Top of Source material
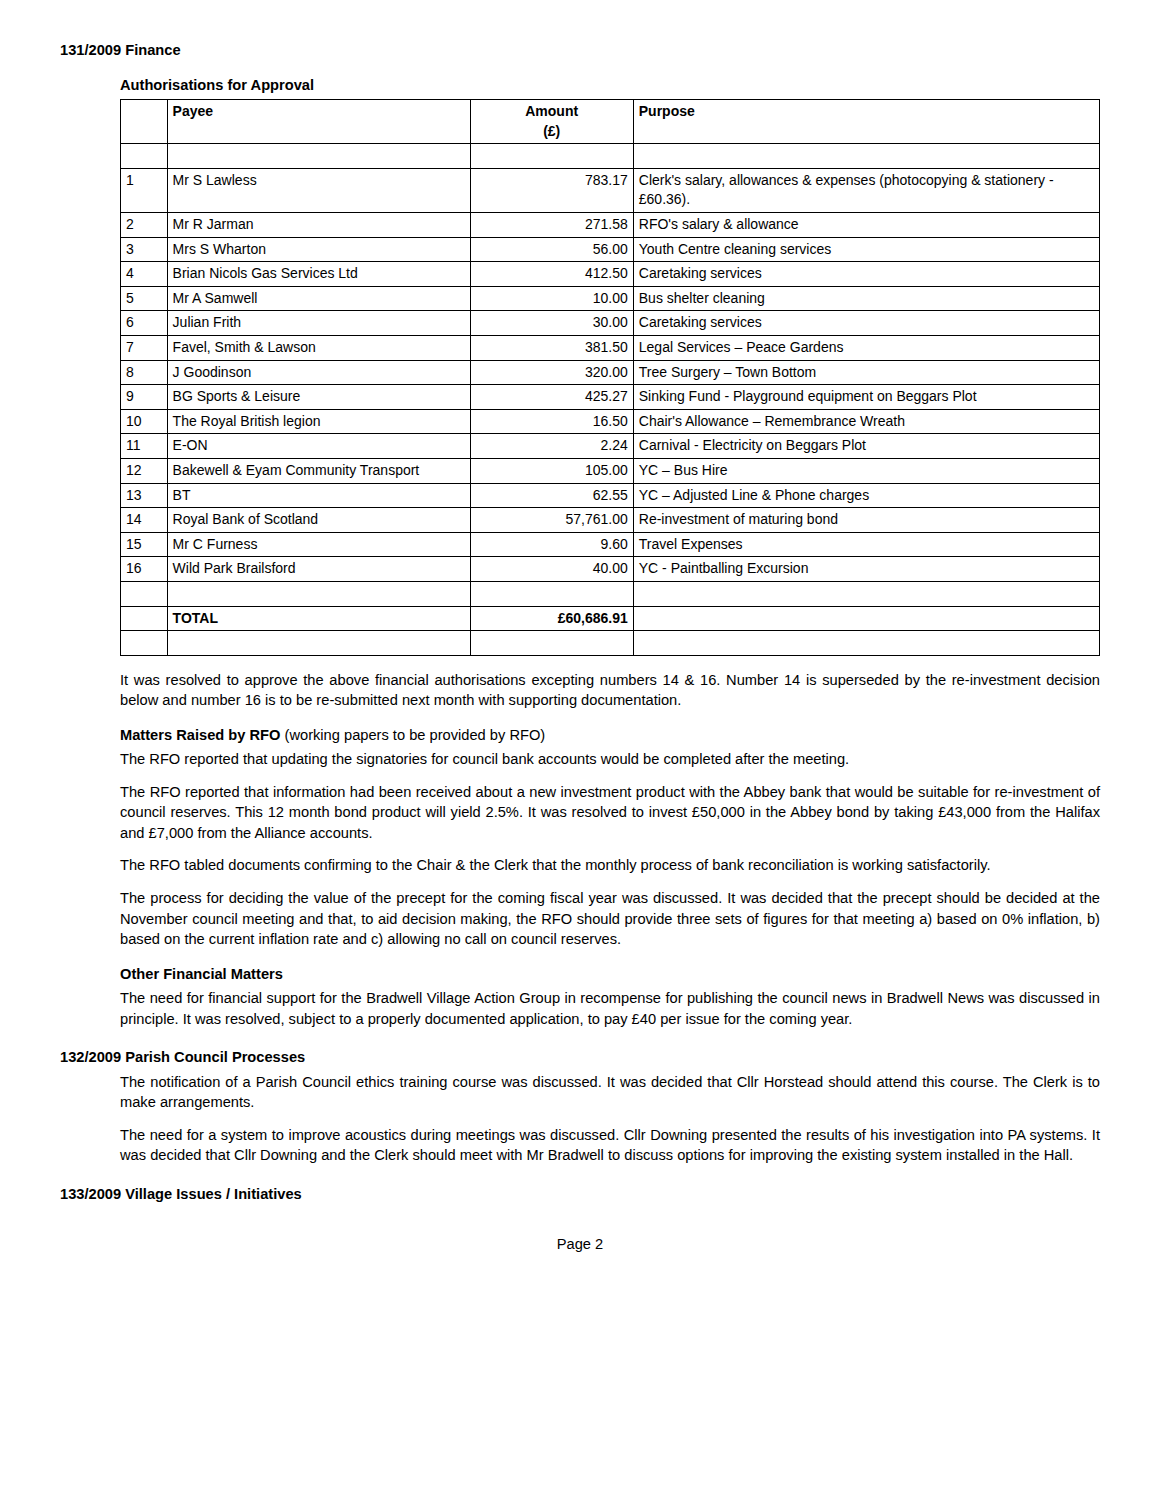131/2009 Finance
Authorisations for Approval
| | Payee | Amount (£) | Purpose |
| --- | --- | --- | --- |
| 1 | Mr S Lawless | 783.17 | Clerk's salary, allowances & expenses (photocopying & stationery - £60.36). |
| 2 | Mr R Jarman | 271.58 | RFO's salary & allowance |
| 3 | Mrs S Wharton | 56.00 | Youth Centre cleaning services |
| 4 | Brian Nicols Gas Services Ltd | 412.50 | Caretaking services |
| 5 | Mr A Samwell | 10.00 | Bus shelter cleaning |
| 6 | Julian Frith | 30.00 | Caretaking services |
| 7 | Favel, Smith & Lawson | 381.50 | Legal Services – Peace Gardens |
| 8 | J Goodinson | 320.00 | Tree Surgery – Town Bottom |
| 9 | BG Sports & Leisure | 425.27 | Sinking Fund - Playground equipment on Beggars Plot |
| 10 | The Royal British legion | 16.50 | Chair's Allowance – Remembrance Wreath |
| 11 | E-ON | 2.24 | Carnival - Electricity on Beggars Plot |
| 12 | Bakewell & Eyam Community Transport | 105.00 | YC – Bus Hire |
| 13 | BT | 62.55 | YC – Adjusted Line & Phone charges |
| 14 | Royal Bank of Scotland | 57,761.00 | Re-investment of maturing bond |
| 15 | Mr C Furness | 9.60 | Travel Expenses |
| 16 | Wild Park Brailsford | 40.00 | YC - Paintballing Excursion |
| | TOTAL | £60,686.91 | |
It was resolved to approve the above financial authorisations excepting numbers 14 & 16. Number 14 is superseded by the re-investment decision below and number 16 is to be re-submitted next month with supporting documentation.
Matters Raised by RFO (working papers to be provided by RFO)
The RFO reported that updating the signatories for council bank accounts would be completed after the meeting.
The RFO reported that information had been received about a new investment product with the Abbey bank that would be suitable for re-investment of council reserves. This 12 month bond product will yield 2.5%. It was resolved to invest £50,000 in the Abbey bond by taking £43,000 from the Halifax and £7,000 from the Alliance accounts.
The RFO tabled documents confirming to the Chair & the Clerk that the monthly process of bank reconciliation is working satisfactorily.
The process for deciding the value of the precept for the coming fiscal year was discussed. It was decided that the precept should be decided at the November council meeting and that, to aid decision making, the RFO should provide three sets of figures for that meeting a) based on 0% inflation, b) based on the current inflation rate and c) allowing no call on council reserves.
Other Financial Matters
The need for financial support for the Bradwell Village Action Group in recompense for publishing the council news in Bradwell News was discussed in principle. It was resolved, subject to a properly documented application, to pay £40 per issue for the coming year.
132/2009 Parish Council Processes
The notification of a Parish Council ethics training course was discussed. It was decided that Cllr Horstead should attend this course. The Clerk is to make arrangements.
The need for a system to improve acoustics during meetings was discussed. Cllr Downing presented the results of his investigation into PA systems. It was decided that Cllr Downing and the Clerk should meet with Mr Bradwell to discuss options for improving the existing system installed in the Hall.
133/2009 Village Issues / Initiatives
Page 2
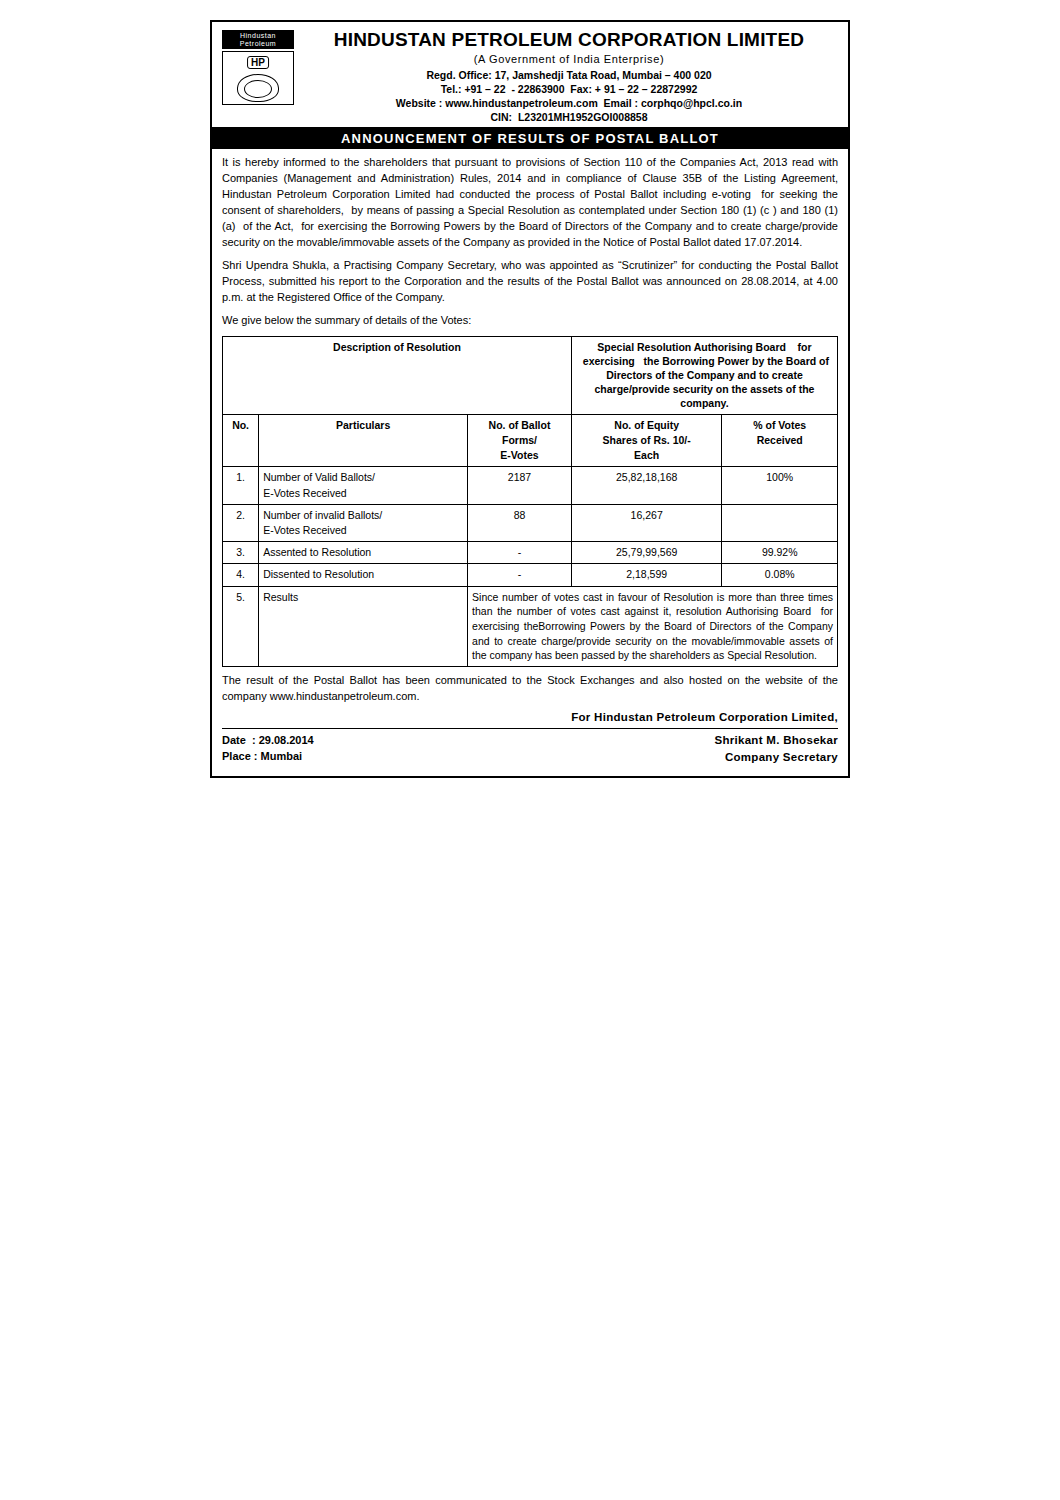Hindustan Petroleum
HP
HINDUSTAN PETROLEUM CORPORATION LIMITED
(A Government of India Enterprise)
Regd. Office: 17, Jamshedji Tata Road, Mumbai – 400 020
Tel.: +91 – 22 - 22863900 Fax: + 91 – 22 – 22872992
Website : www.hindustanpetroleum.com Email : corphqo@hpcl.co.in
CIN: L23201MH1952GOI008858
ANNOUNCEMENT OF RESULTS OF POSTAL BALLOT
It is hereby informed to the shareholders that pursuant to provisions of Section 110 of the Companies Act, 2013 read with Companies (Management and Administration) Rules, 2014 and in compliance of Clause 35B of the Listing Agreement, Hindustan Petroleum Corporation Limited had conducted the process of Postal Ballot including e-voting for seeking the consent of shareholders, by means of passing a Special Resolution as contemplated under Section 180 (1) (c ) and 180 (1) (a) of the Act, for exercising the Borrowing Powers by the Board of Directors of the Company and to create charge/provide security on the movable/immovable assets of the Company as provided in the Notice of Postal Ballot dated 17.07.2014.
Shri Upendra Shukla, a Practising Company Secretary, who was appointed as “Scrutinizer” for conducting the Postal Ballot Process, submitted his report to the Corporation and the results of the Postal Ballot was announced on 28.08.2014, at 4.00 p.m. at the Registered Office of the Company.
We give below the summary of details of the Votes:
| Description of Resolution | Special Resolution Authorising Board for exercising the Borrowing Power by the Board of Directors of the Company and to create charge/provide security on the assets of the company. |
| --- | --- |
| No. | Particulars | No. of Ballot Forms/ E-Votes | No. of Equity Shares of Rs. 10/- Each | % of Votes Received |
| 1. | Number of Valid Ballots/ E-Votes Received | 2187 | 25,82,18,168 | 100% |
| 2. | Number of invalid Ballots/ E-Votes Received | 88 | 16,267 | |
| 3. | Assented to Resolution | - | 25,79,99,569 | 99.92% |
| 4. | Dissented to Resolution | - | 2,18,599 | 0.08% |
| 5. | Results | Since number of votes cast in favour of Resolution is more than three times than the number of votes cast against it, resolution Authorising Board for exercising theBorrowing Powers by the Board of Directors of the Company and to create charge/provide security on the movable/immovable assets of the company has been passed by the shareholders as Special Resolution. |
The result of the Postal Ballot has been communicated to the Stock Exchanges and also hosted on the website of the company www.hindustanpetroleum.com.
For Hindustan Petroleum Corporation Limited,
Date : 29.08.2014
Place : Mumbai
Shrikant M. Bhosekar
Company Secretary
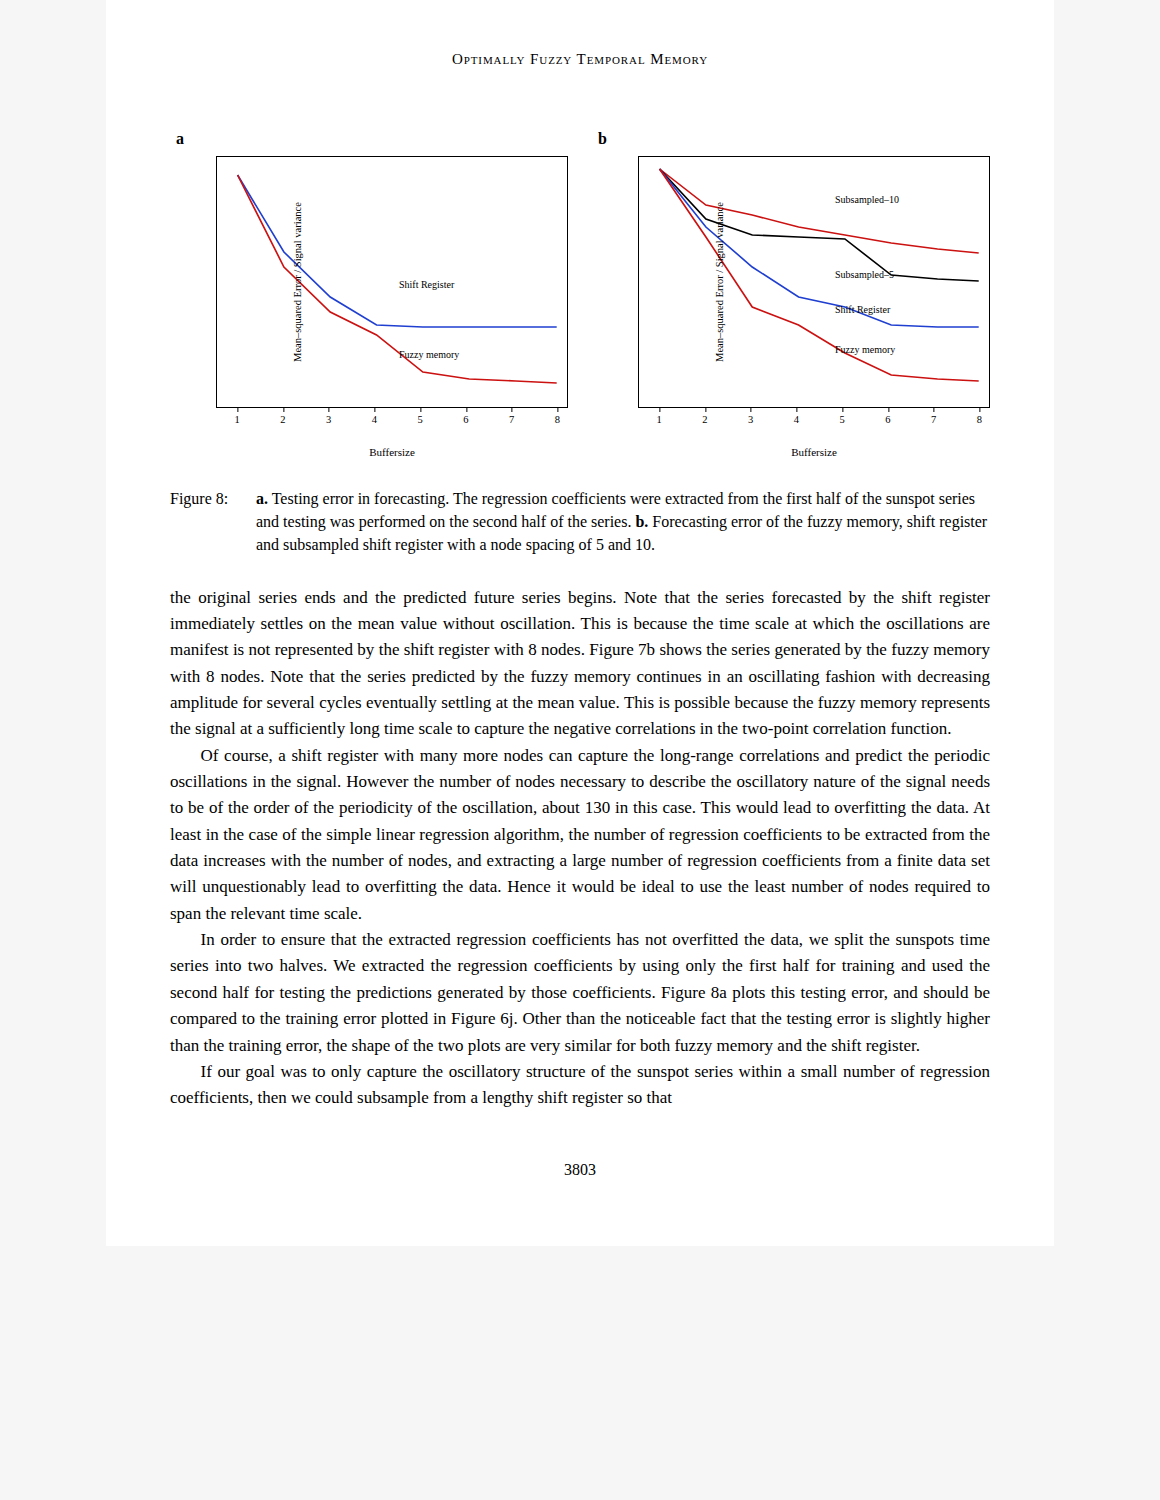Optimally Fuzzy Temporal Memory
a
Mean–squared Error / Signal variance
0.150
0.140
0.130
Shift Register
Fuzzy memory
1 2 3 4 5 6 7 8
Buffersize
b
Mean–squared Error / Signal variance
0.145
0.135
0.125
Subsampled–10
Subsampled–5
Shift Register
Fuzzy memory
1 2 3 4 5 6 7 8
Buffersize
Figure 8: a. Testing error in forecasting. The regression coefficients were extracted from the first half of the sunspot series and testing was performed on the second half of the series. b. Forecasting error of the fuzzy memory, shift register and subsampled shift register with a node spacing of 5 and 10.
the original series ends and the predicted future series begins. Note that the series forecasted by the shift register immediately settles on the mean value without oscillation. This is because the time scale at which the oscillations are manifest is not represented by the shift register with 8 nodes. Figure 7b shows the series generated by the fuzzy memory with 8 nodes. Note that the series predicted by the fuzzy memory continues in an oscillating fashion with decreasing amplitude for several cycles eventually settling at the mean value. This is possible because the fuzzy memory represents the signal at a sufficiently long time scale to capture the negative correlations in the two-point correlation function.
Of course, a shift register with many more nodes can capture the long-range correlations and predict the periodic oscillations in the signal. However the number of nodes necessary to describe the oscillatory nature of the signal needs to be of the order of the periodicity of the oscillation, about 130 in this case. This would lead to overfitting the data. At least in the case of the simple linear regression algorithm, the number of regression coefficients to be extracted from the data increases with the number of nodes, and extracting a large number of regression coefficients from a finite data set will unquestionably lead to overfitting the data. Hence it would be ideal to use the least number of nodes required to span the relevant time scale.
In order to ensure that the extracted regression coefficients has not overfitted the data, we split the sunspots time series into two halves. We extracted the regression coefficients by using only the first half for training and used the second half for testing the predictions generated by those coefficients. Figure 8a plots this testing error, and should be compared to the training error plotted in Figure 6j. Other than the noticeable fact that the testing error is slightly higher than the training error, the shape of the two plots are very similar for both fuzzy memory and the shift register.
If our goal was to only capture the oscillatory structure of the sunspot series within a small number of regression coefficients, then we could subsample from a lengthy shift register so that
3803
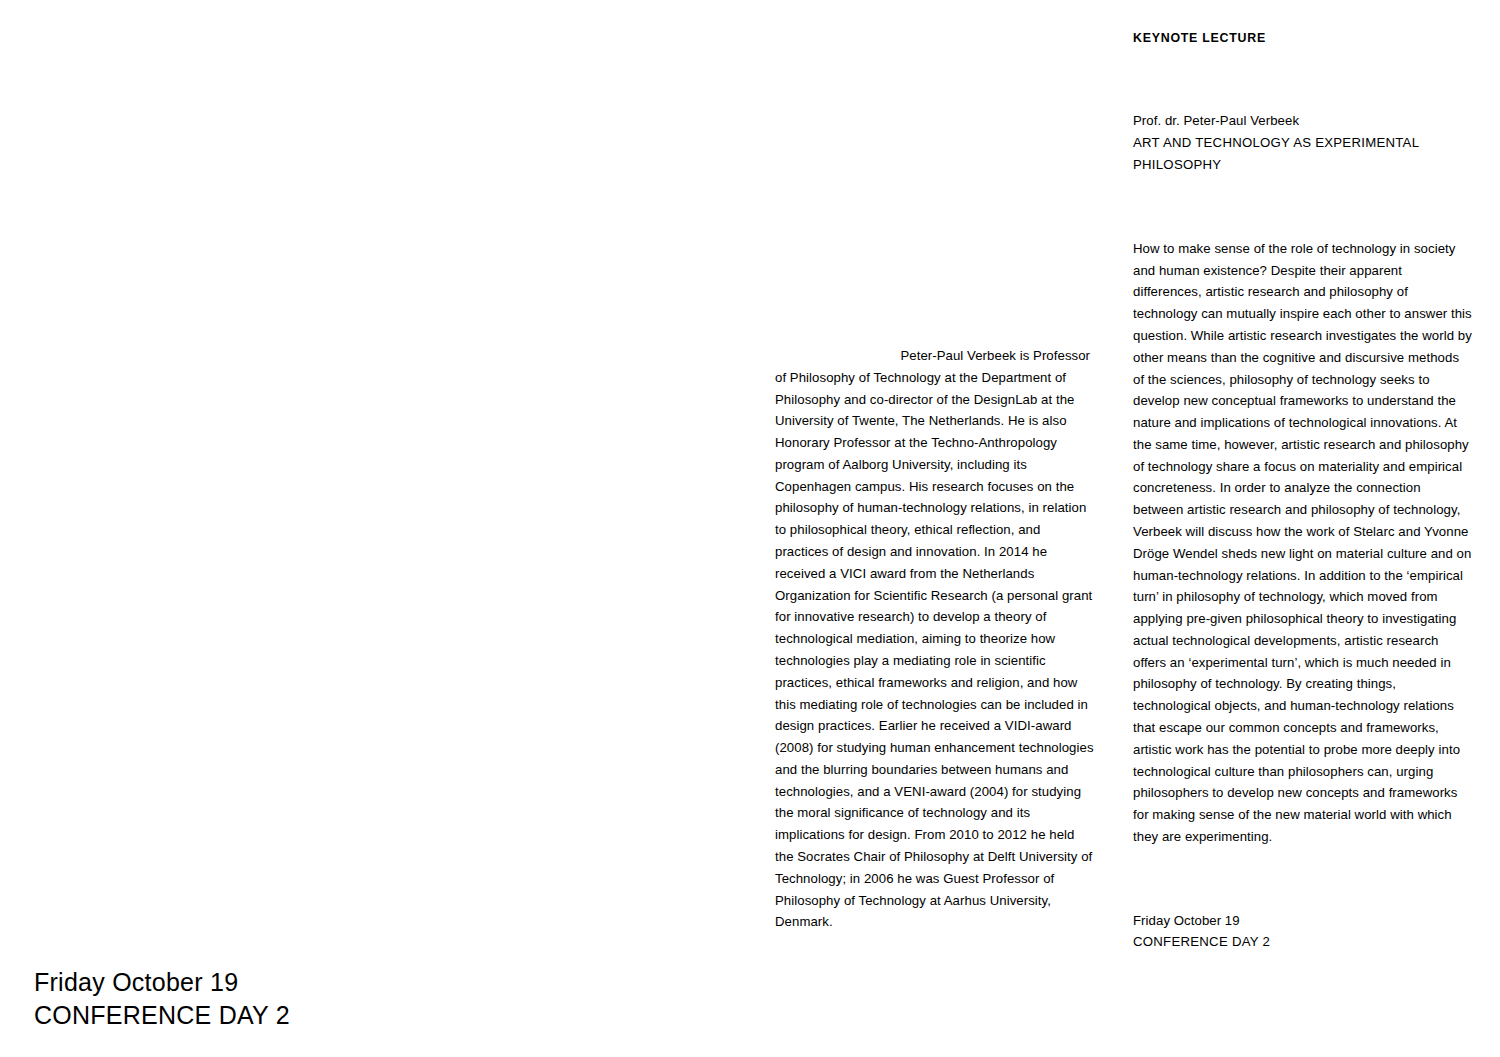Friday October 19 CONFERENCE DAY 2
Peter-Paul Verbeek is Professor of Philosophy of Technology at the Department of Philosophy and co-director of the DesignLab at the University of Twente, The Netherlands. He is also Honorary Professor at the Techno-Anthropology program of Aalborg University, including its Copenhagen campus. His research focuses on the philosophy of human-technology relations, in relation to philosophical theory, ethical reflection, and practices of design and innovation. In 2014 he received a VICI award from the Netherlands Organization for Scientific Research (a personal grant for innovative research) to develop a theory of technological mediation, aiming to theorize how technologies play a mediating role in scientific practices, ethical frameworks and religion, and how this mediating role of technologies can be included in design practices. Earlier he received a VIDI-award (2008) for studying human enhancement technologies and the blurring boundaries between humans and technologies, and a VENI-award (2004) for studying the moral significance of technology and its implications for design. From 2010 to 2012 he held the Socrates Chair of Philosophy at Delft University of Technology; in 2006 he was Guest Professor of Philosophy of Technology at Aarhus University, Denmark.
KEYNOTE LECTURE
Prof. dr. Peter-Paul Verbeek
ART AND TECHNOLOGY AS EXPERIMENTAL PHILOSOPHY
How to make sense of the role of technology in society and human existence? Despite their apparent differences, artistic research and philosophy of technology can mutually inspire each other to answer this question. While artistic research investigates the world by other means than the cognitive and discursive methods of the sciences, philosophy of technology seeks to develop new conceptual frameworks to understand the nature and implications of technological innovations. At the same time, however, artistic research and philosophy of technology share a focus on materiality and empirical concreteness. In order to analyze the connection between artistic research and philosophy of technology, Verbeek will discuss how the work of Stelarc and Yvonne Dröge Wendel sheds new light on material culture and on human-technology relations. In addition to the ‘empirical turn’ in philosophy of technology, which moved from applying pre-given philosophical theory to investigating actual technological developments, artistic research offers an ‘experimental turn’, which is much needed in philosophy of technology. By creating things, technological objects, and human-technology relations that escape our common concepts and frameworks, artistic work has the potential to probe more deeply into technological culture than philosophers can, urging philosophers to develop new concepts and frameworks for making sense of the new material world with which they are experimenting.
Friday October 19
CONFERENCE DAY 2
Bottom of Source material
* **Requirement**:
Where a line of the material above holds the string "would", copy that line.

* **Problem solution**:
The RFO reported that updating the signatories for council bank accounts would be completed after the meeting.
The RFO reported that information had been received about a new investment product with the Abbey bank that would be suitable for re-investment of council reserves. This 12 month bond product will yield 2.5%. It was resolved to invest £50,000 in the Abbey bond by taking £43,000 from the Halifax and £7,000 from the Alliance accounts.
Of course, a shift register with many more nodes can capture the long-range correlations and predict the periodic oscillations in the signal. However the number of nodes necessary to describe the oscillatory nature of the signal needs to be of the order of the periodicity of the oscillation, about 130 in this case. This would lead to overfitting the data. At least in the case of the simple linear regression algorithm, the number of regression coefficients to be extracted from the data increases with the number of nodes, and extracting a large number of regression coefficients from a finite data set will unquestionably lead to overfitting the data. Hence it would be ideal to use the least number of nodes required to span the relevant time scale.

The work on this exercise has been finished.